Using AI for Literature Review

For 2 questions on the Psychology Stack Exchange, I compared a standard “manual” literature review process using Google Scholar to 4 AI tools for generating references.

Note: I did not use AI to generate the answers. Rather, the AI tools were used to generate a list of references for the literature reviews.

AI tools given the question text as the prompt performed approximately the same as Google Scholar with the same prompt, and underperformed Google Scholar with subject-matter appropriate search criteria. One AI tool (Perplexity) did outperform Google Scholar on result ranking, but provided few actual results. Ultimately, AI is not yet ready to replace a manual literature review process.

Methods:

Manual: This method requires translating the original question to subject-matter appropriate search criteria, whereas AI tools use the question directly as the prompt. The results then need to be filtered. Additionally, searching is often an iterative process – with knowledge gained from initial search used to refine further queries. A comprehensive review also involves following citations (in both directions). These are all steps that AI could potentially automate.

Google Scholar: I used the original question text with stop words removed as the search words. This was included for comparison purposes only.

GS Keywords 1 & 2: These are Google Scholar searches done with subject-matter appropriate search criteria. This was also included for comparison purposes. Results ought to be more relevant than just pasting the original question text, and with minimal overlap between the 2 searches.

ChatGPT: I used the prompt: “Find 25 references that answer the question: “[Original question text]” Be accurate and true to the source.” ChatGPT often “hallucinates” references, and the request for accuracy decreases this problem. Results are limited to 2021.

GPT-4: I used the prompt: “Find 25 references that answer the question: “[Original question text]”.” GPT-4 is expected to outperform ChatGPT, with fewer “hallucinated” references (even without a request for accuracy), and more relevant results. Results are still limited to 2021.

Consensus: This tool is used exclusively to generate references, so the prompt can simply be the question itself. However, I found that adding the term “Review: [Original question text]” improves result ranking in favour of literature reviews. Unlike the GPT tools, this one is online, so all generated references are real.

Perplexity: I used the prompt: “Find 25 references that answer the question: “[Original question text]””; however, results were limited to 5 articles at a time, requiring multiple follow-up queries: “Find more unique references.” This tool is also online, so results are usually not hallucinated. While the relevance of results was not bad, repeated queries eventually led only to duplicates, so I stopped.

Coding:

  • References not found on Google Scholar were marked Hallucinated.
  • References not answering the question were marked Not Answered.
  • Repeated references were marked Duplicate.
  • References answering the question were marked as Answered. This is potentially subjective, as some papers claim to answer the question in theory, but I only included papers that answer the question empirically.
  • References included in the literature review were marked Included. Basically I marked secondary or tertiary sources that answer the question as Included, and primary sources as Answered.

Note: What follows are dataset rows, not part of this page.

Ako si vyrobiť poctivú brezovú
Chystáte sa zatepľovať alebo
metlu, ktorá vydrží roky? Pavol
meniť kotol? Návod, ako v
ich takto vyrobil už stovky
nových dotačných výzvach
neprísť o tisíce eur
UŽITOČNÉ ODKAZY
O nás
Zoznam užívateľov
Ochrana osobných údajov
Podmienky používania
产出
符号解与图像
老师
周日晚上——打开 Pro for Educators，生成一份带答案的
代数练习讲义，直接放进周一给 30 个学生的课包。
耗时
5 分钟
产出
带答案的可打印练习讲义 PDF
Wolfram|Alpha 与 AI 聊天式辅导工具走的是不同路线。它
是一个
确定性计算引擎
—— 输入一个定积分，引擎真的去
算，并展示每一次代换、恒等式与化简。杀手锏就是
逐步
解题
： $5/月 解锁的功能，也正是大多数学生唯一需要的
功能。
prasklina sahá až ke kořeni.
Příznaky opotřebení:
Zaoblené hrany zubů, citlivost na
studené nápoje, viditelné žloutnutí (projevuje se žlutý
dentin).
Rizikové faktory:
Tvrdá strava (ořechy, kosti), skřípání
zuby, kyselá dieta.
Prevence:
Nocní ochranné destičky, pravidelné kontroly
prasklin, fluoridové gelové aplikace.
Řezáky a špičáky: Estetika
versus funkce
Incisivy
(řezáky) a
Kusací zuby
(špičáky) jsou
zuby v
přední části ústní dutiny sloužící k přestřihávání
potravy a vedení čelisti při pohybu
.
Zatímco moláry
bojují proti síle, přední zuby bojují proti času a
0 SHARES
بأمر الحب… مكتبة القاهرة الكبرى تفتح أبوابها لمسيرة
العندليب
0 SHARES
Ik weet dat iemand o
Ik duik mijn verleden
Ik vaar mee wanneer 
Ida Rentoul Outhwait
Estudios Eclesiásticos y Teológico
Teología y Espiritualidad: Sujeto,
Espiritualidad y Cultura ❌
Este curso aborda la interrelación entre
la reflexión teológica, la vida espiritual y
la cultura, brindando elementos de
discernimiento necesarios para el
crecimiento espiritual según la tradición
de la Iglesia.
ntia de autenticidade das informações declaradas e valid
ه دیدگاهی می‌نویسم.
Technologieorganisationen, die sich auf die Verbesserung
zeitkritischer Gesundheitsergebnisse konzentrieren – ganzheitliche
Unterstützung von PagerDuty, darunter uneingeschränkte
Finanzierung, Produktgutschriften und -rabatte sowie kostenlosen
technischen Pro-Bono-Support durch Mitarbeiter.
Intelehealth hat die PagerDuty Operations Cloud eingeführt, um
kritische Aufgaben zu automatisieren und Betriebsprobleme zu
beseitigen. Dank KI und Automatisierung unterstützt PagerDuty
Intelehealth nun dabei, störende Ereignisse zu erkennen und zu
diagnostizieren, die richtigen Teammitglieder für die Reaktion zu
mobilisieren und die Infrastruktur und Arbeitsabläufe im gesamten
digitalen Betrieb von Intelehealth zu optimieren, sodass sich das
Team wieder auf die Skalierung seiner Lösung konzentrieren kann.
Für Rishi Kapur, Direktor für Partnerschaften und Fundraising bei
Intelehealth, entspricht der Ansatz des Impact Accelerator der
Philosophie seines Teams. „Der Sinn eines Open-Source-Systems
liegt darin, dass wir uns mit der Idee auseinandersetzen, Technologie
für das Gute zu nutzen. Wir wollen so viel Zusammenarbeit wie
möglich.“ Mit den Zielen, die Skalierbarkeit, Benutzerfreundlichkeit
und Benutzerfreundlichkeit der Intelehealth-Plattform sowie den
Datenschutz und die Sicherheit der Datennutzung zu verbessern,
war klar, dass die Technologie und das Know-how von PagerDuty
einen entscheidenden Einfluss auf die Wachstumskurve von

Note: The height of the green columns approximates the relevance of results achieved by each method.

Analysis:

I also ran correlations between each tool’s rank and relevance. ChatGPT produced results in alphabetical order, so was not included in this analysis.

MethodCorrelation
Google Scholar-0.11
GS Keywords 1-0.15
GS Keywords 2-0.32
GPT-4-0.33
Consensus-0.34
Perplexity-0.41

Conclusions:

The 3 Google Scholar searches are just for comparison – the full “manual” process involves more than this. Apart from ChatGPT, all the AI tools produced comparable results to uncustomized Google Scholar searches, but did not improve on them.

The manual process of following citations yielded 16 review papers for the posted answers. Initial Google Scholar searches included only 3 of these in the results, while combining the AI tools together, 4 additional review papers came up in the results. Thus, AI tools can potentially augment Google Scholar searches for more comprehensive coverage, but are not sufficient to replace the full manual process.

Finally, the rank correlation for Perplexity was significantly higher than Google Scholar search, suggesting that highly ranked results are more likely to be relevant. However, Perplexity provided few actual results.

Note that while I compared the original question text as prompt to both Google Scholar and the AI tools, I did not compare subject-matter appropriate search criteria to customized prompts. It is likely that prompts customized to each question (ie, analogous to the way search criteria is customized) could produce more relevant results, but I leave this for a future experiment. That said, not all AI tools accept such prompts, ChatGPT and GPT-4 are still limited to 2021, and having to customize prompts does not really reduce the work involved in the manual process anyway.